Bulimia is characterized by patterns of large-scale binge eating followed by self-induced purging. The bulimic desires massive quantities of food and will eat to the point of sickness. Shortly after, overcome by shame and self-loathing, she seeks to rid her body of the food she has ingested through vomiting. While bulimia typically involves binging, in some cases, the condition can be an extension of anorexia-all food, even the smallest amounts, is purged from the body shortly after it has been ingested. As in the case of anorexia, the behavior is outside of the sufferer’s control. She may know on an intellectual level that her actions around food are unhealthy and even destructive. She may make promises to herself and others that she will stop. But each time she will be overcome by an urge she cannot control and she will repeat the same behaviors. Her obsession/compulsion will not allow her to break the cycle.
Compulsive overeating, or binge eating, can be defined as a full-scale food addiction. The addict is unable to stop eating once he starts. Though he may have the desire to lose weight and the intention to eat healthfully, once he ingests a trigger food (often fried, sugary, salty items), he is unable to stop. Much like an alcoholic, he finds comfort and release in over-indulgence. He feels as if he is acting ‘outside of himself’ since the binge-eating patterns are often accompanied by a sort of oblivion in which he feels no control to stop the course he is on.

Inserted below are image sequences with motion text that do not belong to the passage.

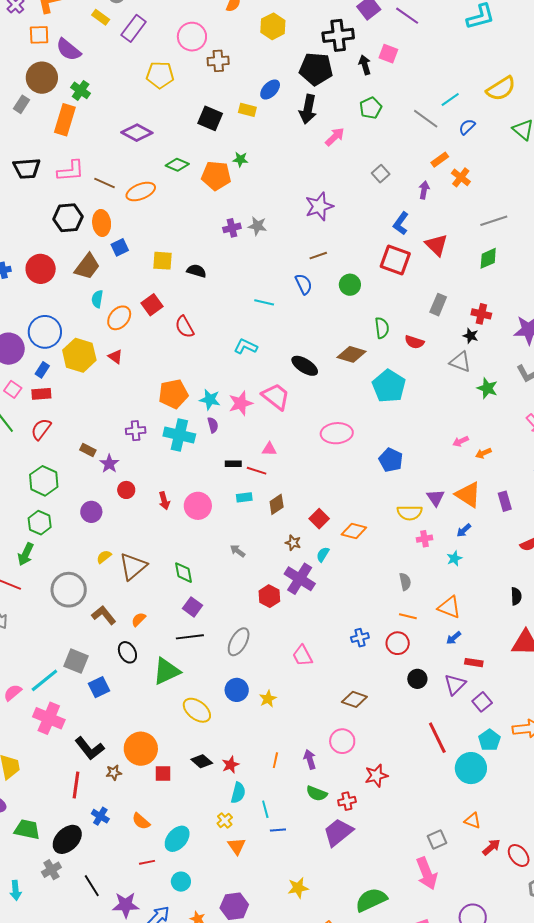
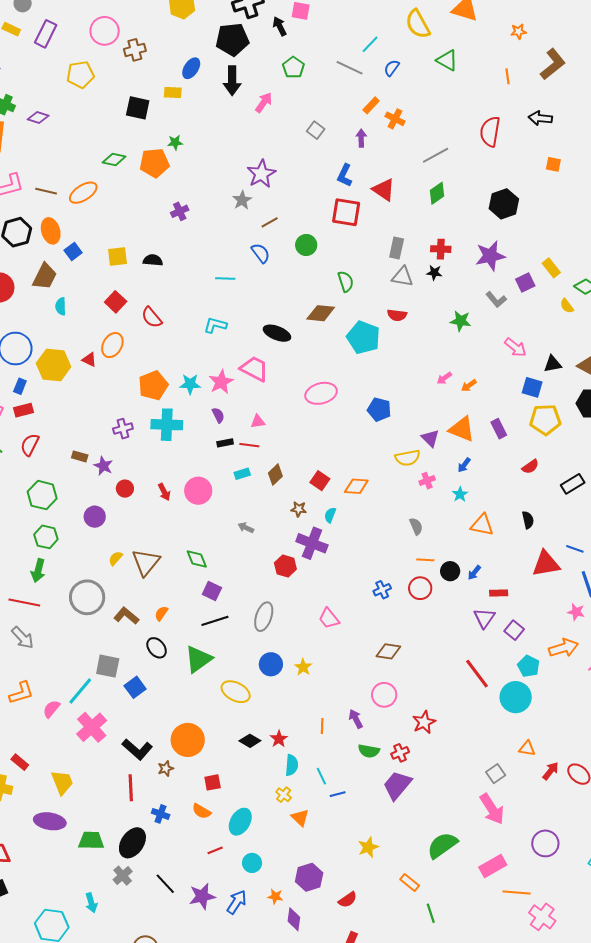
yellow semicircle: (501, 89) -> (418, 24), turned 104
purple diamond: (137, 133) -> (38, 117), moved, size x0.7
gray star: (257, 226) -> (242, 200), moved, turned -30
orange ellipse: (119, 318) -> (112, 345), moved
red semicircle: (414, 342) -> (397, 315), moved
gray triangle: (460, 362) -> (402, 277), moved
purple semicircle: (213, 425) -> (218, 415), moved
orange triangle: (449, 607) -> (482, 525), moved
black circle: (417, 679) -> (450, 571), moved
pink cross: (49, 718) -> (92, 727), turned 36
red square: (163, 774) -> (213, 782), moved

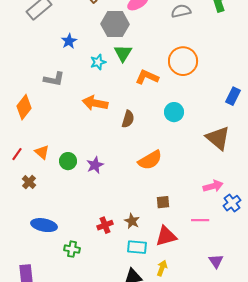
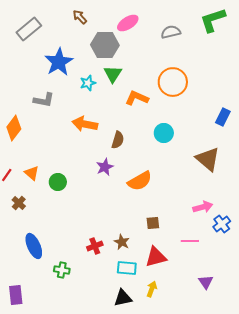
blue star: (69, 41) -> (59, 62), size x1.8
purple star: (95, 165) -> (105, 167), moved
blue ellipse: (44, 225) -> (34, 246), turned 55

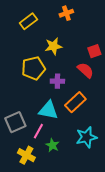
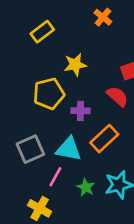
orange cross: (66, 13) -> (103, 17), moved, turned -32
gray square: (15, 122) -> (30, 149), moved
green star: (52, 145) -> (86, 187), moved

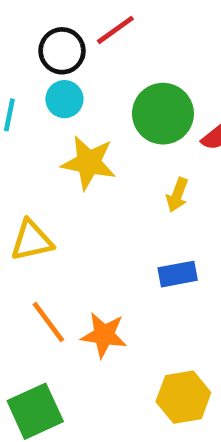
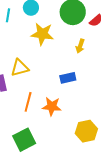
blue rectangle: (178, 274) -> (68, 78), moved
orange line: (48, 322) -> (28, 102), turned 54

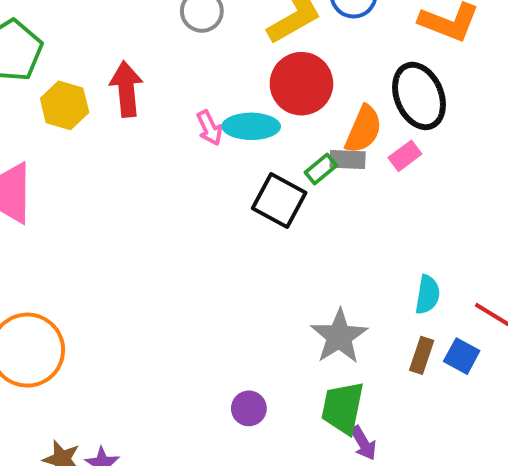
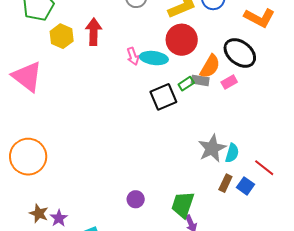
black ellipse: (419, 96) -> (240, 53), turned -36
black square: (279, 201) -> (163, 97), turned 32
gray star: (339, 336) -> (212, 148), moved

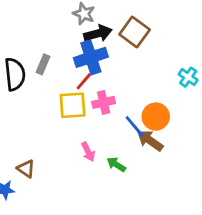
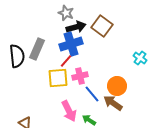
gray rectangle: (43, 64) -> (37, 49), size x1.5
blue line: (135, 126) -> (92, 94), moved
pink arrow: (88, 152) -> (69, 111), size x1.5

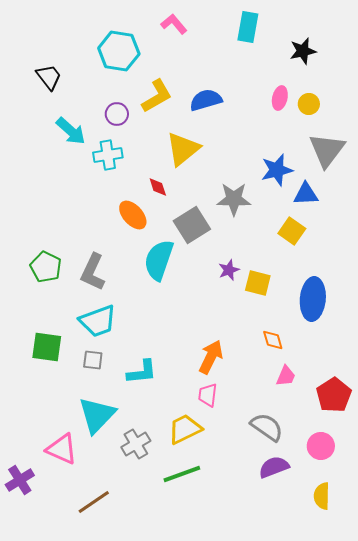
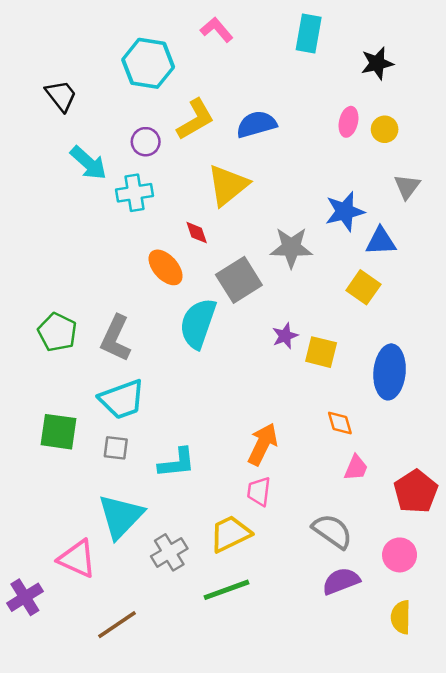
gray triangle: (327, 150) -> (407, 187), size x0.6

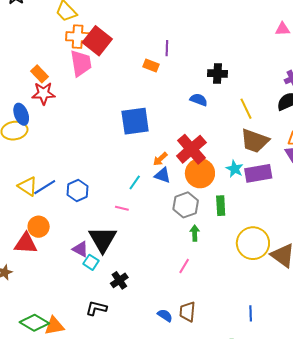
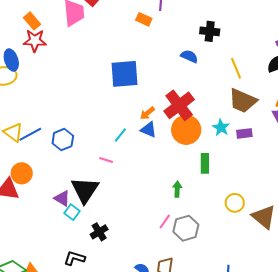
purple rectangle: (258, 173) -> (244, 133), size x0.6
gray hexagon: (186, 205) -> (186, 228), moved
yellow circle: (253, 243) -> (235, 203), size x0.6

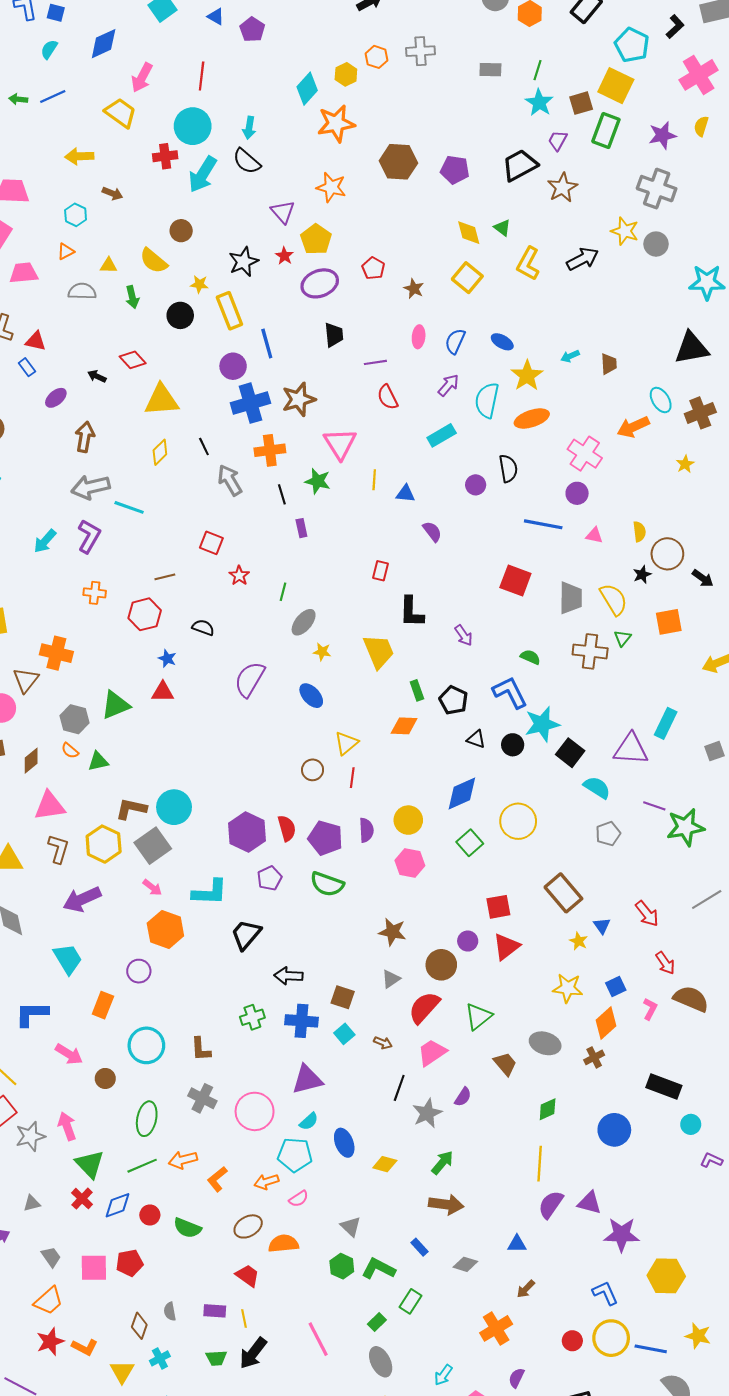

Eating disorder sufferers may suffer from one or multiple disordered eating conditions. There are few characteristics that are common to all food addicts. For example, not all anorexics are exclusively food restrictors. Not all compulsive eaters are fat. Many overeaters may also suffer from an inclination towards compulsive exercise. Their excessive physical activity may help keep their weight at bay, but they could hardly be described as ‘healthy.’ They face the same debilitating mental battles that all eating disorder victims suffer.

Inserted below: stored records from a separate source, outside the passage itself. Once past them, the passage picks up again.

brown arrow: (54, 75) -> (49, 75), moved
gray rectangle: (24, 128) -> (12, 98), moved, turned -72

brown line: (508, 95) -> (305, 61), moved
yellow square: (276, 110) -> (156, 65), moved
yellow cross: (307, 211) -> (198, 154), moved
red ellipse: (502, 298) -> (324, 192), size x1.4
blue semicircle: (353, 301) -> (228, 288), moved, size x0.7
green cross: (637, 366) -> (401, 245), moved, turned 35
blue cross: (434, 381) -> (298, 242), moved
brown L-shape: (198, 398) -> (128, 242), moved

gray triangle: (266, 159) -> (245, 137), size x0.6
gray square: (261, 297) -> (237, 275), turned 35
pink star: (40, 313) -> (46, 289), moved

Like addiction, eating disorders are progressive conditions. They do not go away on their own. In fact, with time, they tend to get worse, not better. The severity of the disorder will determine the type of treatment required. Many bulimics and compulsive overeaters have found freedom from their obsessive/compulsive food behaviors through 12-step based support groups like Overeater’s Anonymous. However, in the case of a prolonged battle with anorexia, more acute treatment may be required. In-patient rehab is almost always required in order to help the anorexic recover. Sadly, even with such strenuous and careful treatment, many anorexics are never able to fully find freedom from the desire to self-destruct through food restriction. Continued support and accountability is required.
In each case, regardless of the way an eating disorder may manifest itself symptomatically, at the core is a mental, spiritual, and physical disorder that drives the sufferer to abuse food and body. In every case recovery will involve deep psychological and spiritual healing.